Legislators, education advocates, teachers and parents have been questioning the effectiveness of mayoral control for years now and have yet to reach a general consensus on its value to the city’s education system.

More centralized control of the education system allows the city to set broad standards that it says have contributed to higher graduation rates, greater college attendance, new schools and methods of teaching, and better relationships between schools and the communities they serve. Mayoral control has taken power away from all the little fiefdoms that had been rife with corruption, but its centralization has significantly reduced the influence of different communities throughout the city. Many parent leaders, in particular, feel they have been squeezed out of making a meaningful impact on their schools in recent years due to their reduced role in this (relatively) new system.

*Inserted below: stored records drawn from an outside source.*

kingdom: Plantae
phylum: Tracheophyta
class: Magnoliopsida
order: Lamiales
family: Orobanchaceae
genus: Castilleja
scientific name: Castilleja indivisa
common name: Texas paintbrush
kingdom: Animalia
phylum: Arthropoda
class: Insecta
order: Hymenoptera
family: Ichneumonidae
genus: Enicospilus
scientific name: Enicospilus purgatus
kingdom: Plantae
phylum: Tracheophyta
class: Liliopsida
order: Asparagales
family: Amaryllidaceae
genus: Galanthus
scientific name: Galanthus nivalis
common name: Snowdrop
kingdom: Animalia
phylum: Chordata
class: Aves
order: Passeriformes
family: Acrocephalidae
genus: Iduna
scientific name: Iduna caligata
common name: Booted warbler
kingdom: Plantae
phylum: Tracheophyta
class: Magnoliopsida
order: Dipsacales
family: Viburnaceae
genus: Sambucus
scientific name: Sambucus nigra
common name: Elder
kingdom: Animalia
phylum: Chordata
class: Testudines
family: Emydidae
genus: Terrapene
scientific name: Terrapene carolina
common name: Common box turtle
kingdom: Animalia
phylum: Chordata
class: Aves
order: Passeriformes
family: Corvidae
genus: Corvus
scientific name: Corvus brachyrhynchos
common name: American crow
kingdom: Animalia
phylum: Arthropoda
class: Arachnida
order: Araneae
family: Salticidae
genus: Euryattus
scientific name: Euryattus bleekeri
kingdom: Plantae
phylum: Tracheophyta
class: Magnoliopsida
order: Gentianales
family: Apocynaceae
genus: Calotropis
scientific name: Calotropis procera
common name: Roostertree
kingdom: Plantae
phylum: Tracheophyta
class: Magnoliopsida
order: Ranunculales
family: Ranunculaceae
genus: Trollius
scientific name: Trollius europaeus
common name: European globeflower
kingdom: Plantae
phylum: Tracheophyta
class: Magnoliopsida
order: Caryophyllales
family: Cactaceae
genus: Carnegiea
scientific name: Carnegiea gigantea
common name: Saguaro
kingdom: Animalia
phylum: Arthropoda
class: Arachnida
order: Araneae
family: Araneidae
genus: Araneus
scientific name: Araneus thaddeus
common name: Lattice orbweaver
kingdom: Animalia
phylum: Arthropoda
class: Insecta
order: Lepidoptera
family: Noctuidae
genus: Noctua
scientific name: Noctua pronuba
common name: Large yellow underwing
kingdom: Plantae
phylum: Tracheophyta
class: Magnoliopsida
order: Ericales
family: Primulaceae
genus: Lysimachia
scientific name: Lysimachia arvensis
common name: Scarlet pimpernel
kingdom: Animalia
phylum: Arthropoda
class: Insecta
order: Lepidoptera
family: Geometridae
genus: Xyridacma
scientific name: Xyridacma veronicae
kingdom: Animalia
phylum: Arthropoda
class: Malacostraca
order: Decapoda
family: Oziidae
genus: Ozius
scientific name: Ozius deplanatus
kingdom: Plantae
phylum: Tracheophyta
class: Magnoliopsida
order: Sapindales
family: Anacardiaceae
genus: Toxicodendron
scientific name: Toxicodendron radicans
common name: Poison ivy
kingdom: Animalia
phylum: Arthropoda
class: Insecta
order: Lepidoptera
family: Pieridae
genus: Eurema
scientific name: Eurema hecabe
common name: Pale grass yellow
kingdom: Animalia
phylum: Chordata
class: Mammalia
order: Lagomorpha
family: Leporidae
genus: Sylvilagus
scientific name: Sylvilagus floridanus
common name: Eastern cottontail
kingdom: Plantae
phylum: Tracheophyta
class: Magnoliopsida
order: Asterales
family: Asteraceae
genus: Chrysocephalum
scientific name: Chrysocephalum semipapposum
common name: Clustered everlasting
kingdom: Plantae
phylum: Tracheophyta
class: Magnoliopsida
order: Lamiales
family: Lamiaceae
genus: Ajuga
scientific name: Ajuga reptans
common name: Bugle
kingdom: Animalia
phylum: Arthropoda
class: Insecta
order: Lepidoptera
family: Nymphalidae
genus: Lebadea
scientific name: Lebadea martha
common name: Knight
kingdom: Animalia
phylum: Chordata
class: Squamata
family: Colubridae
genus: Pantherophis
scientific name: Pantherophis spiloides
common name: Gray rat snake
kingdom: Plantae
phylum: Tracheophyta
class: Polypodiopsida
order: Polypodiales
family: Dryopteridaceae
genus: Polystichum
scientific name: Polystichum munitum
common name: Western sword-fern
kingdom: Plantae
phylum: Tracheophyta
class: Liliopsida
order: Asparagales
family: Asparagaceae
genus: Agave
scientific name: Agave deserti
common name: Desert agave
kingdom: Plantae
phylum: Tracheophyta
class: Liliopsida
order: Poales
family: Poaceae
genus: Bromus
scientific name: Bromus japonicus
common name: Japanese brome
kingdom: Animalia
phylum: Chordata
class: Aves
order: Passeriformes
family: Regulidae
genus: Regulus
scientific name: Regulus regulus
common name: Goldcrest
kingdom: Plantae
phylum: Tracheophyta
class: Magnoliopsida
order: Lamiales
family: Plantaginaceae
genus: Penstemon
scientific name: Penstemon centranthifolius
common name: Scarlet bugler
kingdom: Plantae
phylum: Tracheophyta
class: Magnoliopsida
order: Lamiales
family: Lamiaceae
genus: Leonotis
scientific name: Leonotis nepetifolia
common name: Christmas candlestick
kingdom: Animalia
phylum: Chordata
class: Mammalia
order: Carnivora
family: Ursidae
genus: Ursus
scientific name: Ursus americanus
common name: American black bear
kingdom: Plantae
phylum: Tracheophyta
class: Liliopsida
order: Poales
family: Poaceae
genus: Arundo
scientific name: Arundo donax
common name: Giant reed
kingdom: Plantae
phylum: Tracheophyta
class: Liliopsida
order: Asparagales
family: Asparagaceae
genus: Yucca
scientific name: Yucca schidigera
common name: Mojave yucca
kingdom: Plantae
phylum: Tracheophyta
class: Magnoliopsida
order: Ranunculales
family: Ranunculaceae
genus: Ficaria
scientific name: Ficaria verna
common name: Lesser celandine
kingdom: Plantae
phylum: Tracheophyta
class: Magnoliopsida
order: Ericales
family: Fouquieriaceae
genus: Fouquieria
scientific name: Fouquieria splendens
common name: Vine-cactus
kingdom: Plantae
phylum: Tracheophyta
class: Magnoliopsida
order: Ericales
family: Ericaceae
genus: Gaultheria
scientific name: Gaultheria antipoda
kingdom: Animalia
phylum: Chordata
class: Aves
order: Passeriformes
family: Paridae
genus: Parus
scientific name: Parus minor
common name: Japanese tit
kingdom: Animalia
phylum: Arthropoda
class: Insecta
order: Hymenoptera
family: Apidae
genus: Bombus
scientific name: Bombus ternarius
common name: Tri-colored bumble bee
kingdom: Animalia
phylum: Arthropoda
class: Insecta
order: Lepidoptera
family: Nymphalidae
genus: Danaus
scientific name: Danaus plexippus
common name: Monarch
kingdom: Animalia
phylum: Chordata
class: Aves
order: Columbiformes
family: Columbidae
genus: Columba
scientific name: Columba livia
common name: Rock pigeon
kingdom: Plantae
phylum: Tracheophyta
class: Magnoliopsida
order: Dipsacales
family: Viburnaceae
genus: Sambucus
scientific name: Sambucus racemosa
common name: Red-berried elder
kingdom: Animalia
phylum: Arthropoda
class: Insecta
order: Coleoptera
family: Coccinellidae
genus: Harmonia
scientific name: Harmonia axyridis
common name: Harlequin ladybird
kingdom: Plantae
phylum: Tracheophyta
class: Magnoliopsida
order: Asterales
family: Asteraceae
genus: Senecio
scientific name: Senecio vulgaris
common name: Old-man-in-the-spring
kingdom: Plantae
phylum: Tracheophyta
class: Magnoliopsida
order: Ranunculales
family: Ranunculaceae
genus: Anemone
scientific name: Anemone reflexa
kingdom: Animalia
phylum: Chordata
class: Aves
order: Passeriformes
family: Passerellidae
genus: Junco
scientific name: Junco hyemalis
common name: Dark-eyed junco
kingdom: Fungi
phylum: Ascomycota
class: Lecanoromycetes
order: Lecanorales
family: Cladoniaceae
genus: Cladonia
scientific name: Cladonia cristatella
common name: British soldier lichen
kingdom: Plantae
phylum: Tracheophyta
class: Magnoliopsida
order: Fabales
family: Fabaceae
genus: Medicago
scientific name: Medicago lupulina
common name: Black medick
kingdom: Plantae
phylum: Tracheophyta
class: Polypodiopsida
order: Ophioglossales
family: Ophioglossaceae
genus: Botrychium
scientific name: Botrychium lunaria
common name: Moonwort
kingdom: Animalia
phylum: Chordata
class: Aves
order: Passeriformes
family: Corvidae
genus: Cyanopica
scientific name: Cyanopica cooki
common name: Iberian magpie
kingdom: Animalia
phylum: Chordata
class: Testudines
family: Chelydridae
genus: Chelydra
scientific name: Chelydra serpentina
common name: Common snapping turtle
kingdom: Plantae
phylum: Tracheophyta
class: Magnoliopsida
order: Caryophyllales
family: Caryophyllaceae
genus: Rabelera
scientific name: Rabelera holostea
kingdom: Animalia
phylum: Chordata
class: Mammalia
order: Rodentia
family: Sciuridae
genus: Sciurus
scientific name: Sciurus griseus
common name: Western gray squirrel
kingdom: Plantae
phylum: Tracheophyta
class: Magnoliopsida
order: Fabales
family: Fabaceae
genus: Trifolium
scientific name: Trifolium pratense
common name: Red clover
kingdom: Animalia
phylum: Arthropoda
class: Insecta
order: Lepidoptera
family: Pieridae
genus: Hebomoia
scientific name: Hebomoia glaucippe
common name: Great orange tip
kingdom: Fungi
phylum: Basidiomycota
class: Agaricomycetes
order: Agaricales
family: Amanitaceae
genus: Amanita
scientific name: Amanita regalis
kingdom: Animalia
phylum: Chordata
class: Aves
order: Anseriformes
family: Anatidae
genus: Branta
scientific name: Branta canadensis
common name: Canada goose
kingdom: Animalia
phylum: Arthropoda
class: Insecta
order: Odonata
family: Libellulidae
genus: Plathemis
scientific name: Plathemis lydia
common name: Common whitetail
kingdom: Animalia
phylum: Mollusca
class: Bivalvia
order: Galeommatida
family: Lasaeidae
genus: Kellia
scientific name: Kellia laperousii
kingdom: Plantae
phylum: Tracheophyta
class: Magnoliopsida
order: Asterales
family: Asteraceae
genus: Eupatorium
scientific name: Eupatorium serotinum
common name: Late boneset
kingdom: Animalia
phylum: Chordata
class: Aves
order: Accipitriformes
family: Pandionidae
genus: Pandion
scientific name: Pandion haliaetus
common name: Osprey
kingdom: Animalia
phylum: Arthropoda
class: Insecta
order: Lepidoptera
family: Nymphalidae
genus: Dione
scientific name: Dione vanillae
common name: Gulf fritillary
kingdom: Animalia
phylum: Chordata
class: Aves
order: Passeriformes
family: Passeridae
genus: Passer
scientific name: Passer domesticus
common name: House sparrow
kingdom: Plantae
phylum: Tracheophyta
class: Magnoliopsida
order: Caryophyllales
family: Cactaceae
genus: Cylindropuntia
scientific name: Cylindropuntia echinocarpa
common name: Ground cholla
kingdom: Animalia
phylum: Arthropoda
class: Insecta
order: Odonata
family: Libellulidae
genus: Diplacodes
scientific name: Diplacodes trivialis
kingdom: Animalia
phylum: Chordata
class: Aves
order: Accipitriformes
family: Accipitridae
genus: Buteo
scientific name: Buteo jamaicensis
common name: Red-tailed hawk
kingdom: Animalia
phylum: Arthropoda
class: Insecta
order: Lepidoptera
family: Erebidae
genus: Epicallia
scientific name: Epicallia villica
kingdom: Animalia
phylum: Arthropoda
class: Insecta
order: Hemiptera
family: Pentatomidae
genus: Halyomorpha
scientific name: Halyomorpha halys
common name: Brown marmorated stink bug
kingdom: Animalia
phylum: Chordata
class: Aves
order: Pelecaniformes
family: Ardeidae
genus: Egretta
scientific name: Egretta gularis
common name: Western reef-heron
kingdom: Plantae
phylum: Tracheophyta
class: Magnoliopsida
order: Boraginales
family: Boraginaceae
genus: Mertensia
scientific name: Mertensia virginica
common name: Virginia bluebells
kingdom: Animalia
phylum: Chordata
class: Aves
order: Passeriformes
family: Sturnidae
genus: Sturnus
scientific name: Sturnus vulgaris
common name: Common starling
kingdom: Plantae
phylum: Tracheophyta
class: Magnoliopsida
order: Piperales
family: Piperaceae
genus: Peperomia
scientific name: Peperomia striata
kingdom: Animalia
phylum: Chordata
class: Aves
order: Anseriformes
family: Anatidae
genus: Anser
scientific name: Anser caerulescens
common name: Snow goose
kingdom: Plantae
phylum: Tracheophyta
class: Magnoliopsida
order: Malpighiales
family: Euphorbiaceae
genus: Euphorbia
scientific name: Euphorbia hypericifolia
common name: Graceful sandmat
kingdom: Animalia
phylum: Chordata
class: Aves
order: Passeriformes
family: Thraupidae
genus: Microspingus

Mayoral control faced even more scrutiny under former Mayor Bill de Blasio due to some of his controversial educational policies, including spending nearly $800 million to save some of the city’s most underperforming schools that showed mixed results, and his controversial attempt to diversify the city’s specialized high schools. And then there’s his mismanagement of school closures during the coronavirus pandemic. These criticisms are important to take note of, as they are likely to factor into whether or not the state legislature will continue to renew mayoral control, or if it will attempt to overhaul how the city’s schools are managed.

Adams has tied mayoral control to the city’s ability to get students back in classrooms during the COVID-19 pandemic, along with the implementation of universal Pre-K.

State lawmakers said they made a concerted effort to keep policy decisions out of this year’s budgetary process, and that included mayoral control. Parents groups have also called on the legislature to examine increasing the number of students and parents on the city’s PEP as they weigh the extension of mayoral control this year.